Better experience in portrait mode.
Iklan - Geser ke atas untuk melanjutkan

Moeldoko Disuntik Vaksin Nusantara di RSPAD Gatot Soebroto

Moeldoko Disuntik Vaksin Nusantara di RSPAD Gatot Soebroto Moeldoko Kunjungi TMII. ©2021 Merdeka.com

Merdeka.com - Kepala Staf Kepresidenan, Moeldoko, menerima suntikan vaksin nusantara di RSPAD Gatot Soebroto. Vaksin disuntikkan Mantan Menteri Kesehatan, Terawan Agus Putranto.

"Hari ini, saya menerima suntikan vaksin Nusantara untuk mencegah penularan Covid-19 dari Letjend (Purn.) Terawan Agus Putranto di RSPAD Gatot Soebroto," katanya dalam akun Instagram-nya dikutip merdeka.com, Jumat (30/7).

Moeldoko menjelaskan alasan menggunakan vaksin tersebut. Menurutnya, vaksin tersebut menggunakan metode dendritik. Yakni, bahan dasar berasal dari sel darahnya sendiri kemudian diproses di laboratorium. Setelah itu, sel darah kembali dimasukkan ke dalam tubuh.

"Sebuah inovasi dari anak bangsa untuk berperan serta dalam mengatasi pandemi Covid-19. Biarlah saya ikut mencoba dulu sebagai dukungan pada kerja keras anak bangsa. Semoga dukungan saya ini tidak diasumsikan macam-macam," ungkapnya.

Sebelumnya, Moeldoko juga pernah menerima vaksin Covid-19 dosis ke pertama pada 3 Maret 2021. Kemudian dosis kedua pada 31 Maret 2021 di RSPAD Gatot Soebroto.

"Hari ini, Rabu (31/3), Kepala Staf Kepresidenan @dr_moeldoko menerima suntikan dosis kedua vaksin COVID-19 di Ruang MCU, RSPAD Gatot Soebroto, Jakarta. Sebelumnya, Kepala Staf Kepresidenan telah menerima vaksin dosis pertama pada Rabu (3/3) lalu," dikutip dalam akun instagram @ kantorstafpresidenri.

Sekadar diketahui, peneliti utama vaksin Nusantara, dr. Jonny, menjabarkan tahapan pembuatan vaksin Nusantara. Pertama, mengambil darah dari subjek atau pasien. Kemudian, darah tersebut dibawa ke laboratorium untuk dipisahkan antara sel darah putih dan sel dendritik (sel pertahanan, bagian dari sel darah putih).

Di laboratorium, sel dendritik akan dipertemukan dengan rekombinan antigen sehingga memiliki kemampuan untuk mengenali virus penyebab Covid-19 SARS-CoV-2.

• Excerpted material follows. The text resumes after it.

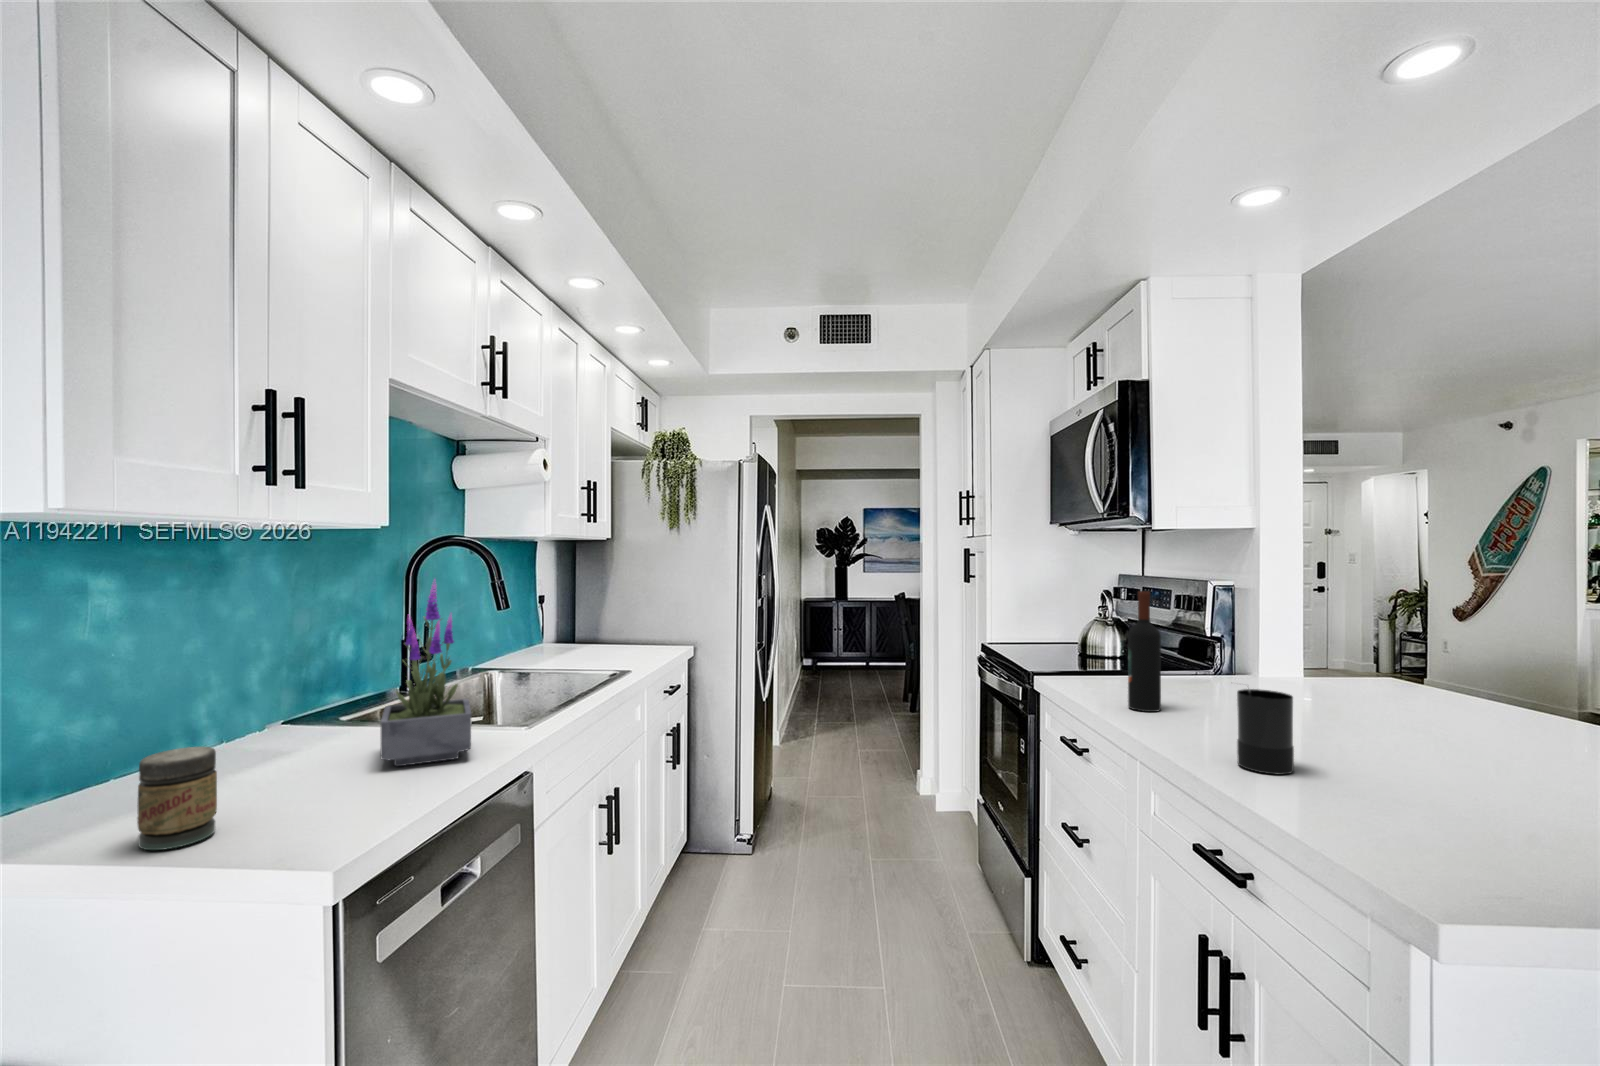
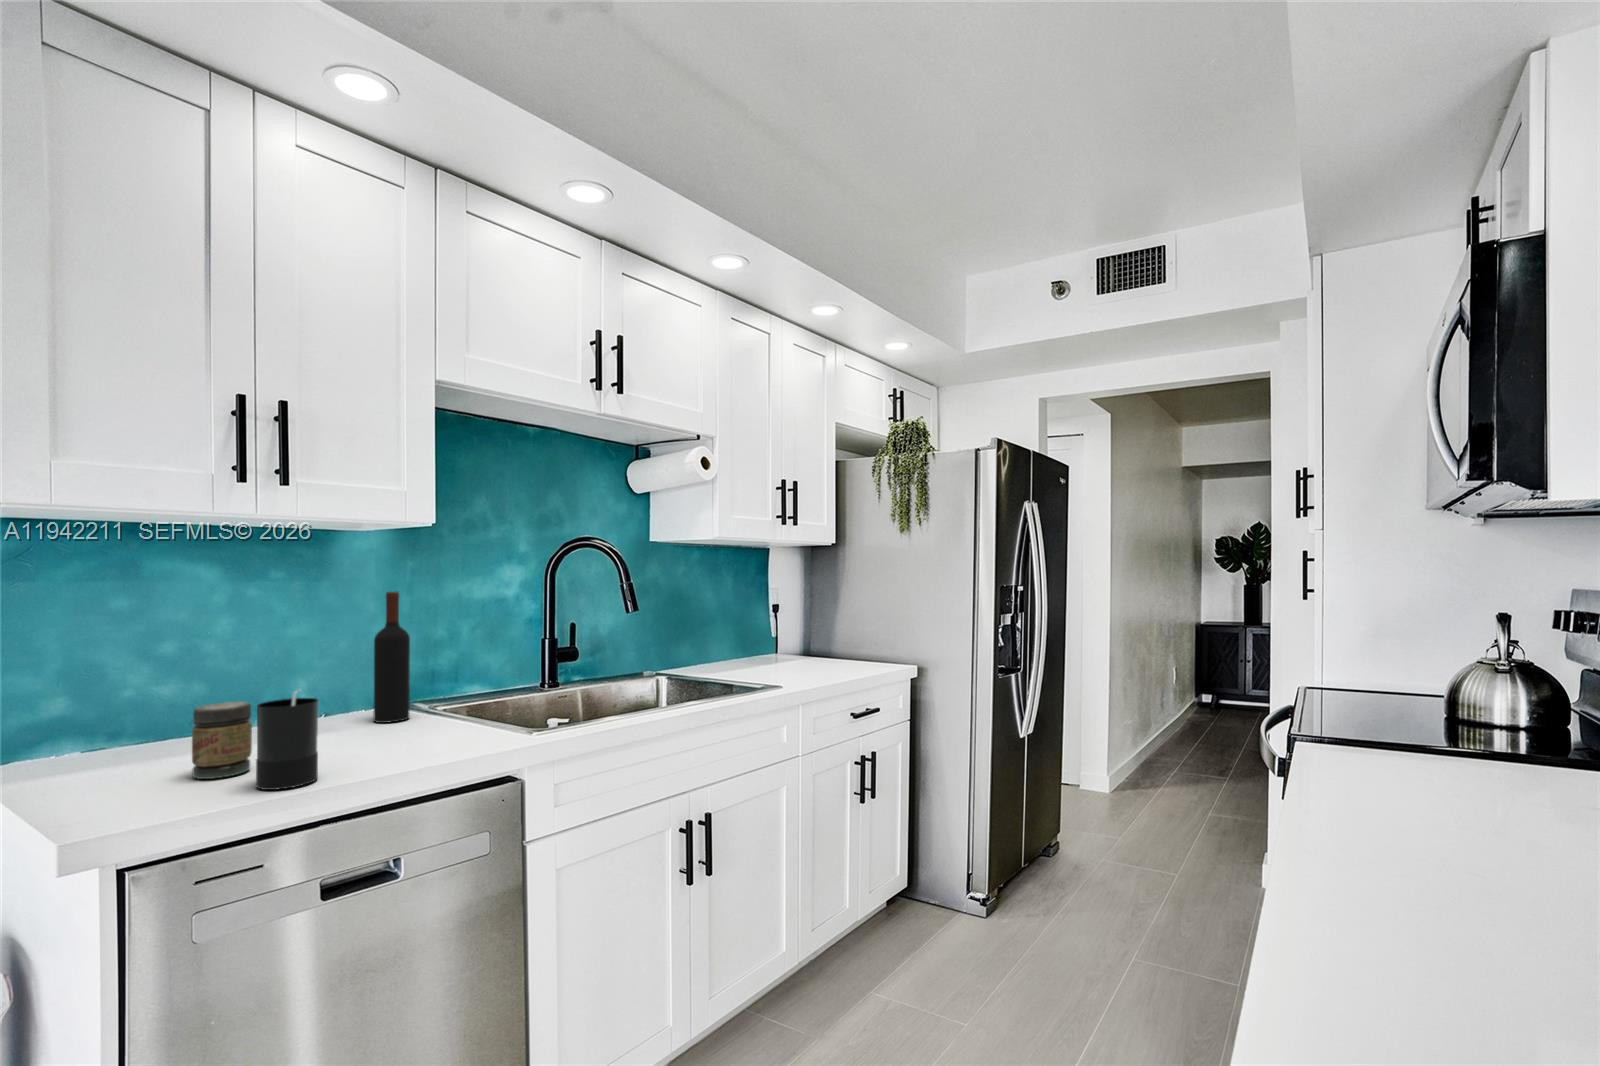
potted plant: present [381,579,471,766] -> none [419,573,522,744]
wine bottle: present [1128,591,1161,712] -> present [373,592,410,723]
candle: present [1237,688,1294,775] -> present [256,690,318,790]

"Memang vaksin lain tidak ada yang diambil darah, jadi ini bedanya. Karena vaksin ini diambil dari sel tubuh kita sendiri, kemudian sel darah putih kita biarkan selama lima hari dulu," kata Jonny saat ditemui di RSPAD Gatot Soebroto Jakarta, Rabu (14/4).

Setelah lima hari berselang, sel darah tersebut akan dikenalkan kepada protein seperti yang dimiliki oleh protein virus, atau protein S (spike) yang berasal dari rekayasa genetik. Pengenalan itu ditujukan untuk menentukan bagaimana virus itu bisa menyerang tubuh si pemilik sampel darah.

"Protein ini kita kenalkan selama dua hari. Jadi lima hari dibiarkan, dua hari dikenalkan, kemudian sel darah putih kita akan mengenali virus Covid-19 itu," jelas dokter TNI AD berpangkat kolonel ini.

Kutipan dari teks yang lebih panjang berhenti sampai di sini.